Wednesday I would be sent to buy 20 cents worth of mince at the butcher and a small can of Koo tomato paste for a quick meal of tomato mince and potato with rice; Thursday would be my mother’s version of Irish Stew, with a can of Koo mixed vegetables, potatoes and meat with rice.... often alternated with Koo baked beans, and daringly, a bit of Rajah curry powder added to the pot for her version of curry.


Friday nights were reserved for a polony smoortjie with mash, Saturdays (if it was end of the month) there would be fried sausages and maybe a pink snowball or a cream doughnut (yummy!).


And then Sunday... roast chicken, rice, potatoes, Koo sousboontjies and beetroot that seeped into the food like a scene from a terrible murder committed by a serial killer. My mother would be the first one to tell you that she couldn’t cook, and as much as I adored her, I have to agree.


There were redeeming moments even though Koo cans was such a regular feature in our home. Later, her lovely brown stews of meat and potatoes - she could brown a pot, even if it meant that I had to sit scouring that Hart pot where the meat burned in patches for a long time afterwards to get it clean and shiny again. By the end, that pot had an enviably thin bottom the likes of which I never had! And her leg of lamb pot roast!


All this cooking prowess showed up later, after her retirement, when she could really devote time to look after the pot. Always the same recipe. Onions, bay leaf, peppercorns, one or two carrots, the leg of lamb, stock made with a Maggi cube, and then about two hours of slow cooking, and once most of the water had evaporated, a slow fry-up to brown the meat on all sides. Yum! I still make it from time to time and it always brings a rush of happy food-memory back to me today.
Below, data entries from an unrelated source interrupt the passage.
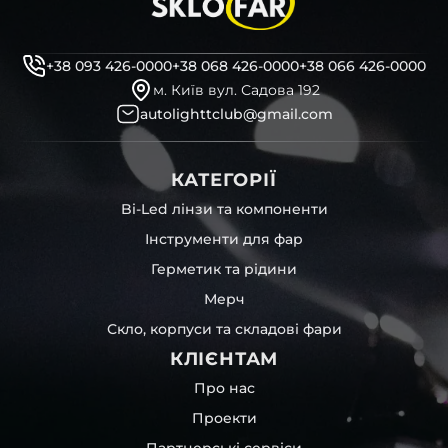
професійні інструменти для розбору фари
бутиловий герметик для збору фари
рідини для розбирання фари
+38 093 426-0000
+38 068 426-0000
+38 066 426-0000
і також для автомобілів
IM
,
FOREST
,
Ford
та інших, які
м. Київ вул. Садова 192
будуть на 100 % сумісними із оригінальною фарою
autolighttclub@gmail.com
вашої моделі авто.
Фотографії скла і корпусів, розміщені на сайті –
КАТЕГОРІЇ
автентичні та унікальні. Зроблені за допомогою
професійного обладнання у нашому офісі та оптовому
Bi-Led лінзи та компоненти
складі в Києві. З метою захисту від недозволеного
Інструменти для фар
копіювання – на всіх фотографіях розміщений водяний
знак із нашим логотипом – для швидкої ідентифікації.
Герметик та рідини
Без письмового дозволу заборонено використовувати
Мерч
будь-які фотографії з нашого веб-сайту.
Можна придбати окремо як одне скло чи корпус,
Скло, корпуси та складові фари
так і пару чи комплект. Кожну одиницю товару наші
КЛІЄНТАМ
співробітники на складі ретельно перевіряють та
дбайливо запаковують спочатку у декілька шарів
Про нас
захисної стрейч-плівки, потім у додаткову плівку з
Проекти
повітрям – і все це повноцінно захищає скло фари під
час перевезення та цілком прибирає вірогідність
Партнерські сервіси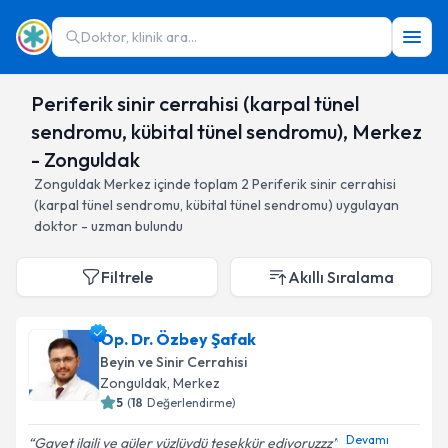
Doktor, klinik ara...
Periferik sinir cerrahisi (karpal tünel
sendromu, kübital tünel sendromu), Merkez
- Zonguldak
Zonguldak
Merkez
içinde toplam
2
Periferik sinir cerrahisi
(karpal tünel sendromu, kübital tünel sendromu)
uygulayan
doktor - uzman bulundu
Filtrele
Akıllı Sıralama
Op. Dr. Özbey Şafak
Beyin ve Sinir Cerrahisi
Zonguldak
, Merkez
5
(
18
Değerlendirme)
Devamı
Gayet ilgili ve güler yüzlüydü teşekkür ediyoruzzz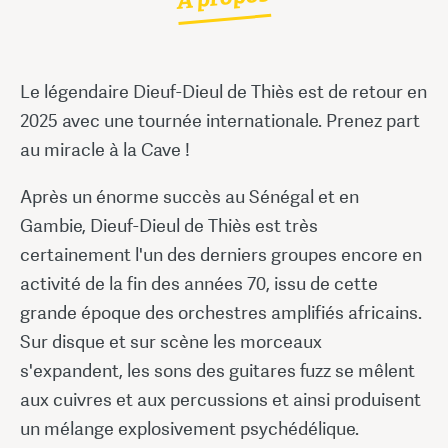
Le légendaire Dieuf-Dieul de Thiès est de retour en
2025 avec une tournée internationale. Prenez part
au miracle à la Cave !
Après un énorme succès au Sénégal et en
Gambie, Dieuf-Dieul de Thiès est très
certainement l'un des derniers groupes encore en
activité de la fin des années 70, issu de cette
grande époque des orchestres amplifiés africains.
Sur disque et sur scène les morceaux
s'expandent, les sons des guitares fuzz se mêlent
aux cuivres et aux percussions et ainsi produisent
un mélange explosivement psychédélique.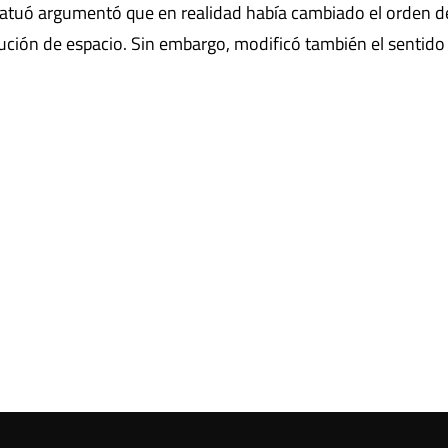
 tatuó argumentó que en realidad había cambiado el orden d
ución de espacio. Sin embargo, modificó también el sentido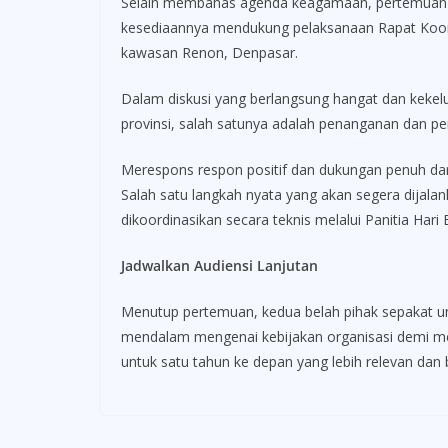
Selain membahas agenda keagamaan, pertemuan te
kesediaannya mendukung pelaksanaan Rapat Koordi
kawasan Renon, Denpasar.
Dalam diskusi yang berlangsung hangat dan kekelua
provinsi, salah satunya adalah penanganan dan p
Merespons respon positif dan dukungan penuh dar
Salah satu langkah nyata yang akan segera dijala
dikoordinasikan secara teknis melalui Panitia Hari 
Jadwalkan Audiensi Lanjutan
Menutup pertemuan, kedua belah pihak sepakat u
mendalam mengenai kebijakan organisasi demi men
untuk satu tahun ke depan yang lebih relevan dan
Her desserts were also mostly of the jelly and Ideal Milk kind, but sometimes she would daringly pop in a few slices of banana. Lord knows, she tried under trying circumstances. And she could make a lovely apple pudding, which was basically some vanilla cake mix that she added slices of cooked green apple to, and poured Ideal Milk on top of the cooked warm pudding so that it seeped into it’s nooks and crannies. I still love that! And her pumpkin fritters were amazing!


So there you have it - the peak of my mother’s culinary masterpieces:pumpkin fritters, leg of lamb and apple pudding.


This is what calls me home to her, a hard working woman who made the best of what life threw at her.


Still, she “cooked” me in love. Marinated me in tenderness. Poached me in self-belief. Fried and tempered me with the heat of a difficult life in poverty. Blanched me until I could survive anything, and watered me into who I am today.


“I walked through a quiet guard of honour of sorts formed by the neighbours up the stairs to our front door.”

And another memory still after I was released from solitary confinement at Pollsmoor Prison... She waited nervously for me at home, because my lawyer, Essa Moosa, had arranged with one of his staff to pick me up at prison and bring me home to Bellville South. I arrived home, and she was standing in the kitchen of our cramped Bellville South flat in Hendrick Crescent, after I walked through a quiet guard of honour of sorts formed by the neighbours up the stairs to our front door. The smell of burning meat hung heavy in the air.


We were not huggers, but this time she held me, and said, “I’m sorry, I wanted to make you a special meal, but I burned the chops”. I told her it was ok, that it didn’t matter. As long as I was home. Inside I was fuming unreasonably at her, but it was an anger fuelled by rage at the helplessness I felt when I was locked up. And I ate the burnt remains of those chops. It was the best meal I had in a long time.


Today, all those culinary massacres are forgiven, even loved, although some from a very great distance. And only the sweetness of love and memory remain.